DATA EXCERPTS ->
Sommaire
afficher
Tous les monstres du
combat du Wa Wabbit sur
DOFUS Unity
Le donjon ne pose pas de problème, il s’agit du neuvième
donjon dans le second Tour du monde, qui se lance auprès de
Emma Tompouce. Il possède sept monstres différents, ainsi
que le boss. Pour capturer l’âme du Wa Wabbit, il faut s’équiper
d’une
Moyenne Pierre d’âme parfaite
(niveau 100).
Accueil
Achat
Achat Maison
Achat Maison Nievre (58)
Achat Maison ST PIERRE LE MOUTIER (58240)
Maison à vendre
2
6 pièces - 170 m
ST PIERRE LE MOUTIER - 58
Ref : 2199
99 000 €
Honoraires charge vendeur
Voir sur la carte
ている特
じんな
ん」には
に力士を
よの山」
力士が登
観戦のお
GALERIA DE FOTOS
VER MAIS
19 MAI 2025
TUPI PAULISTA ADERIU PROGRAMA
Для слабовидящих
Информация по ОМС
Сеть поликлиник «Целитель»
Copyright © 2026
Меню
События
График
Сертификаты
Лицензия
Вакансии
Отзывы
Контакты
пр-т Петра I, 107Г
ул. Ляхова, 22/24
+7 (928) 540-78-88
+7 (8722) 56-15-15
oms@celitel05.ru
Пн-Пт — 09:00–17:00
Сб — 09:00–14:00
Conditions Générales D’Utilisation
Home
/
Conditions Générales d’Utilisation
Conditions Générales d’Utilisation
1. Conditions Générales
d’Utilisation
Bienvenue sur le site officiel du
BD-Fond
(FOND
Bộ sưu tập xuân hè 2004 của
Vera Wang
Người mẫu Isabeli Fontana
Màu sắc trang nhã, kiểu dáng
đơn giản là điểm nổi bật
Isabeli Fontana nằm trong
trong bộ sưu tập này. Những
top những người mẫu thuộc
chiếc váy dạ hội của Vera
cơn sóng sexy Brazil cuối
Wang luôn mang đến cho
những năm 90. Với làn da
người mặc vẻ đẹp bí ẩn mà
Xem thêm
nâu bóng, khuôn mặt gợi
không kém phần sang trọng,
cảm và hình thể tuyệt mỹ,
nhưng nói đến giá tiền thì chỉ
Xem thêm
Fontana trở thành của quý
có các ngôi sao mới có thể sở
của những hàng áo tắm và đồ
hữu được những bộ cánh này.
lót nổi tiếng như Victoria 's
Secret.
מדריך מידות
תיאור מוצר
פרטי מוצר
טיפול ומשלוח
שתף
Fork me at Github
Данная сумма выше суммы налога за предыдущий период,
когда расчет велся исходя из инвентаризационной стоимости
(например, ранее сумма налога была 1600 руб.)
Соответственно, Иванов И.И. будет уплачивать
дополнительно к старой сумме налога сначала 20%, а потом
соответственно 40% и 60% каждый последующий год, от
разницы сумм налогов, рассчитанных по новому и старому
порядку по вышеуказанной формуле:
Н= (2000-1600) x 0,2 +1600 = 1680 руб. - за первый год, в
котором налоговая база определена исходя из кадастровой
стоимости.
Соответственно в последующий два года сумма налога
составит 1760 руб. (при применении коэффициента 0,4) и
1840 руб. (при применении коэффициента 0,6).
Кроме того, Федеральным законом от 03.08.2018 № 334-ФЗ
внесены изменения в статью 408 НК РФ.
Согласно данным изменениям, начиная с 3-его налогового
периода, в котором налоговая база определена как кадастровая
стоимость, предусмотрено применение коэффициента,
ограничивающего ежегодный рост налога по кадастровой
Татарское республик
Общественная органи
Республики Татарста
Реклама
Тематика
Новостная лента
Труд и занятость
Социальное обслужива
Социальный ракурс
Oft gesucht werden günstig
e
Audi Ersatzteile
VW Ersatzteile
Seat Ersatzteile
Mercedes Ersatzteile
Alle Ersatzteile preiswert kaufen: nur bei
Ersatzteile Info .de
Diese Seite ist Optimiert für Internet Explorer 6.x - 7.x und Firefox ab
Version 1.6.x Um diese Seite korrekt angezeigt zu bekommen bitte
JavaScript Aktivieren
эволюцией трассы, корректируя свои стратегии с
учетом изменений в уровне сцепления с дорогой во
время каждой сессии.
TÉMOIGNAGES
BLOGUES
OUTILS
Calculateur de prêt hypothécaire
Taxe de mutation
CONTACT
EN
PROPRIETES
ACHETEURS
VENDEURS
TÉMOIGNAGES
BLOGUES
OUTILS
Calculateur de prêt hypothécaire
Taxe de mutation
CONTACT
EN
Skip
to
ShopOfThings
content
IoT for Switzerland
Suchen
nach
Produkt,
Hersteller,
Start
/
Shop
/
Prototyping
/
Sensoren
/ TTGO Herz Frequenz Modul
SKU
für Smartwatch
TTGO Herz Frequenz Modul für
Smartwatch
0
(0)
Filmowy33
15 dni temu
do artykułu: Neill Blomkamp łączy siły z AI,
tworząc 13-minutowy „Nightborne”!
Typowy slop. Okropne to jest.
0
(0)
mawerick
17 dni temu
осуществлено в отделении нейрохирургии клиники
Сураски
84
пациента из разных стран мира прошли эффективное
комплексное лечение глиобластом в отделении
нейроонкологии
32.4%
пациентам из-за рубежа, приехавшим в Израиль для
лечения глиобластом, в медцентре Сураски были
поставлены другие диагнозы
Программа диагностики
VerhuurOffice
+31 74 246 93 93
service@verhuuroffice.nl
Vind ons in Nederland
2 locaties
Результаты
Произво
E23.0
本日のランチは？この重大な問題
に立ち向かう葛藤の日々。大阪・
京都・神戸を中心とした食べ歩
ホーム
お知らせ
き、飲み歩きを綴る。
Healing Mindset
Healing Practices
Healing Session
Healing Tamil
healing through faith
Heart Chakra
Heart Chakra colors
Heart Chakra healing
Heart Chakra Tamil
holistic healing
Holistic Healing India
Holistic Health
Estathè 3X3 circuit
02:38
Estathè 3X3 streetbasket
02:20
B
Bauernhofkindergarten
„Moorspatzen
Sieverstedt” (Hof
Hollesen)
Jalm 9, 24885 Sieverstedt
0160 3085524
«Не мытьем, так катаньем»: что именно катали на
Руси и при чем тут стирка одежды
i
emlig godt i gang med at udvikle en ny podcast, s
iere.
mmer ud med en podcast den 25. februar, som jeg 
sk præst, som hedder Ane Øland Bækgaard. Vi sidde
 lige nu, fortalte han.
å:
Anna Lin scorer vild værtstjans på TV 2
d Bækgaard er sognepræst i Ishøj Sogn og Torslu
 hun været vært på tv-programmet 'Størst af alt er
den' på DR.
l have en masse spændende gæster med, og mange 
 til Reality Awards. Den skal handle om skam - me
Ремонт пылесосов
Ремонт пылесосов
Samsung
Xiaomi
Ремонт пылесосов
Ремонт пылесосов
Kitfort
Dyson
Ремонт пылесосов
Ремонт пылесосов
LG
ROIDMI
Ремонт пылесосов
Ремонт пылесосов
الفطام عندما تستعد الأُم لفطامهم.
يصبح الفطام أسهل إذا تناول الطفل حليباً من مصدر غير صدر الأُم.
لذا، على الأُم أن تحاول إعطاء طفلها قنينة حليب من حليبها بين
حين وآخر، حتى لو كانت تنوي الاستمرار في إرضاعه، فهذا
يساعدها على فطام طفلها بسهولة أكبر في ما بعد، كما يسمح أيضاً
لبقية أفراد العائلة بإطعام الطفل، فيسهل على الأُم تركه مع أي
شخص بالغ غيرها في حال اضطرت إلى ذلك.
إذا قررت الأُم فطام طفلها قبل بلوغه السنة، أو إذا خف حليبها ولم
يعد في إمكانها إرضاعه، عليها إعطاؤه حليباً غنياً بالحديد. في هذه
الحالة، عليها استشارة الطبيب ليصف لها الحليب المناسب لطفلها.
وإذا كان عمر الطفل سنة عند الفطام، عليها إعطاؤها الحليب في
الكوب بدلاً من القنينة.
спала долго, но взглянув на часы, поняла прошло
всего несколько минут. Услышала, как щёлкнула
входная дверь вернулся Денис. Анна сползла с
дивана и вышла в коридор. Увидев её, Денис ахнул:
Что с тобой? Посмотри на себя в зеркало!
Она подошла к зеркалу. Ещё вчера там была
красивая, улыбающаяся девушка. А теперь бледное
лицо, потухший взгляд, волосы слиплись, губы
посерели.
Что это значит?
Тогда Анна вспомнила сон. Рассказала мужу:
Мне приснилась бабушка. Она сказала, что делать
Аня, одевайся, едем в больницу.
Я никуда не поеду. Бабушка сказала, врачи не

PROBLEM STATEMENT ->
Only the lines above starting at the line that holds "Honoraires charge vendeur" and ending at the line that holds "ул. Ляхова, 22/24" are to be repeated, exactly and in full.

SOLUTION TO THIS PROBLEM ->
Honoraires charge vendeur
Voir sur la carte
ている特
じんな
ん」には
に力士を
よの山」
力士が登
観戦のお
GALERIA DE FOTOS
VER MAIS
19 MAI 2025
TUPI PAULISTA ADERIU PROGRAMA
Для слабовидящих
Информация по ОМС
Сеть поликлиник «Целитель»
Copyright © 2026
Меню
События
График
Сертификаты
Лицензия
Вакансии
Отзывы
Контакты
пр-т Петра I, 107Г
ул. Ляхова, 22/24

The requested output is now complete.